A naked statue in a public museum showing his genitals.

2 | A stage performance of a play like Equus or something of similar high prestige

When someone’s potentially viewing your dick in public through opera glasses and analyzing its symbolism, you’re golden. (And you might even get points added for Gryffindor.)

3 | Greek Olympics

I don’t know that the Olympics are ever going to go back to full-frontal like back in ancient Greece. But if they do, feel proud to show off the muscular male form for the world. And be prepared for NBC to find a way to affix a camera to your genitals. They love putting cameras on things.

4 | Spencer Tunick photo shoot

If you’re not familiar, Spencer Tunick is a photographer who goes around and gets thousands of people in a city to volunteer to pose naked together. It’s looked at as pure art — on the continuum of erotica to Hustler, it definitely checks in on the left side.

I only rank it this low because I always look at his photographs and think, “that looks like the world’s lamest orgy.” Plus, for whatever reason, everyone in his photos always looks like they’re freezing.

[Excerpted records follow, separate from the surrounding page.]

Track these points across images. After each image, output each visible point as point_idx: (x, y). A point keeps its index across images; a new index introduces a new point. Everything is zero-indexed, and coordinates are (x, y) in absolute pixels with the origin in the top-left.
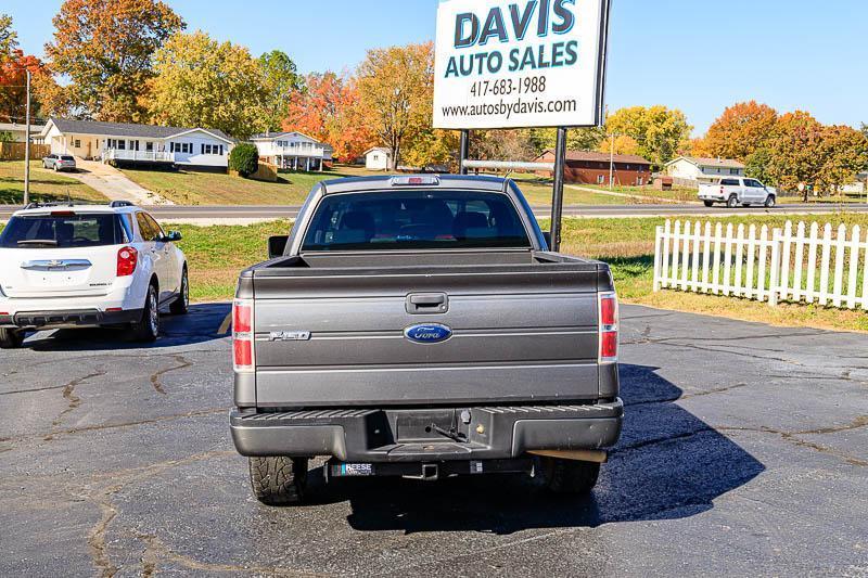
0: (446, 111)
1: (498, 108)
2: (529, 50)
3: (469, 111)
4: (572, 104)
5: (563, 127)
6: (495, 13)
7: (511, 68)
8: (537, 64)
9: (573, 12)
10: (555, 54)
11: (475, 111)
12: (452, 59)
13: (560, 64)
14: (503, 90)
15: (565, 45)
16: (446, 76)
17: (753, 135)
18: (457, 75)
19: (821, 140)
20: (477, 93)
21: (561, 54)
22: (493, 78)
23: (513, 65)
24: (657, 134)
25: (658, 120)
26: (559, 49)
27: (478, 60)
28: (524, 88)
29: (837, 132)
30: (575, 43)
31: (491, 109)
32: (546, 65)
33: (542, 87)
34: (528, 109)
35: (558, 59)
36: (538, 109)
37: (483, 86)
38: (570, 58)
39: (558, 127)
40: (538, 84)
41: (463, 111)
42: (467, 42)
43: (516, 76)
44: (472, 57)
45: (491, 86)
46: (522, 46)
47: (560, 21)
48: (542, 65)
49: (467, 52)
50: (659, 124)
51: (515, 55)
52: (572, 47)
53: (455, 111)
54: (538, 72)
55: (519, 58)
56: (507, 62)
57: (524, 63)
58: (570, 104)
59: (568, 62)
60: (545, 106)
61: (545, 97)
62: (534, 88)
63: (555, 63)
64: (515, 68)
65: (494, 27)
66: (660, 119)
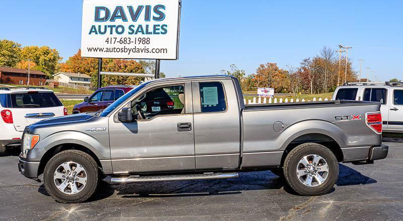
0: (90, 50)
1: (123, 50)
2: (140, 26)
3: (105, 50)
4: (165, 51)
5: (159, 60)
6: (119, 9)
7: (129, 33)
8: (145, 33)
9: (164, 13)
10: (155, 29)
11: (108, 50)
12: (94, 27)
13: (159, 33)
14: (125, 42)
15: (161, 26)
16: (90, 33)
17: (93, 63)
18: (96, 33)
19: (126, 66)
20: (109, 42)
21: (159, 29)
22: (119, 37)
23: (131, 32)
24: (45, 60)
25: (45, 53)
26: (157, 27)
27: (110, 28)
28: (138, 42)
29: (133, 63)
30: (166, 26)
31: (118, 50)
32: (150, 33)
33: (148, 42)
34: (140, 51)
35: (157, 31)
36: (146, 51)
37: (113, 40)
38: (163, 31)
39: (156, 59)
40: (146, 41)
41: (101, 50)
42: (102, 20)
43: (133, 37)
44: (106, 26)
45: (118, 40)
46: (136, 24)
47: (158, 16)
48: (147, 33)
49: (103, 24)
50: (46, 55)
51: (132, 28)
52: (165, 27)
53: (96, 50)
54: (146, 36)
55: (135, 29)
56: (127, 30)
57: (137, 31)
58: (164, 50)
59: (162, 33)
60: (150, 50)
61: (150, 47)
62: (144, 42)
63: (155, 33)
64: (132, 33)
65: (119, 14)
66: (46, 53)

5 | A performance Puppetry of the Penis, a college art show, or something of similar iffy prestige

Going nude for a community or college theater show is quite different than stripping down in legitimate theatre. It’s like the difference between Halle Berry’s nudity in Monster’s Ball versus her nudity in Swordfish. Or Courtney Love’s nudity in The People vs. Larry Flynt versus her nudity at a random Wendy’s drive thru.

A cover image of the movie, Puppetry of the Penis

6 | Stripping

Shave down, oil up, and get ready for women to make whooping sounds. Whether it’s at a male strip club or you’re a cast member in the Thunder From Down Under show at the Excalibur, it’s not pure class… but at least you’re getting paid. Unlike…

7 | Streaking at a sporting event

I reluctantly ranked it underneath all of those others because you don’t get paid and probably do get Tased. But at the same time, all things considered, if you’re not an actor, athlete or model, and you simply must show your male genitals to a live crowd… there really isn’t a better venue.

And there is a good chance that you might encourage the crowd to join you. The next thing is, you have a massive streaking event that’s unstoppable and would probably the start of an annual streaking event. They may even make a statue of you running and displaying your dick in public.

8 | Naked run in college

They didn’t have one of these where I went to school. But various pieces of anecdotal Internet evidence plus a mediocre straight-to-DVD American Pie spinoff assert that they exist.

Not classy, but basically acceptable. Unless you already graduated from that college and go back as a townie to participate.

9 | Urine emergency

Outside of higher salaries and superior math skills, the ability to pee anywhere is the greatest thing going for the male gender. There are times when there’s just no time to look for a proper bathroom. But you can always find the nearest public toilet option if you’re brave enough.

It’s in these moments that the classiness of a man is revealed. Can he discreetly and elegantly relieve himself in public, or will he resort to desperate measures?

Sure, it’s not particularly classy, but you’ve got to crack a few eggs to make an omelet. Or something.

A man peeing on the wall of a public place.

10 | Courtroom where you need to prove your genitals have been erroneously described by a witness, thus acquitting you of a crime

This finishes very low because, really, you don’t want to be in a scenario where your only means of legal absolution is to show your dick to a jury of your peers. (Especially because, afterward, they will no longer wish to be your peers.) But if it comes to that, whip it on out.

11 | Dirty bus stop flasher

It’s never, ever a good thing for men to flash their dicks in public. Whereas, in many cases, it’s considered a wonderful, memorable thing for women to do so. Along with longer life expectancy and the ability to win every argument, it’s the greatest thing going for the female gender.

Kidding!

The ability to read Jodi Picoult on the beach without being judged is number three.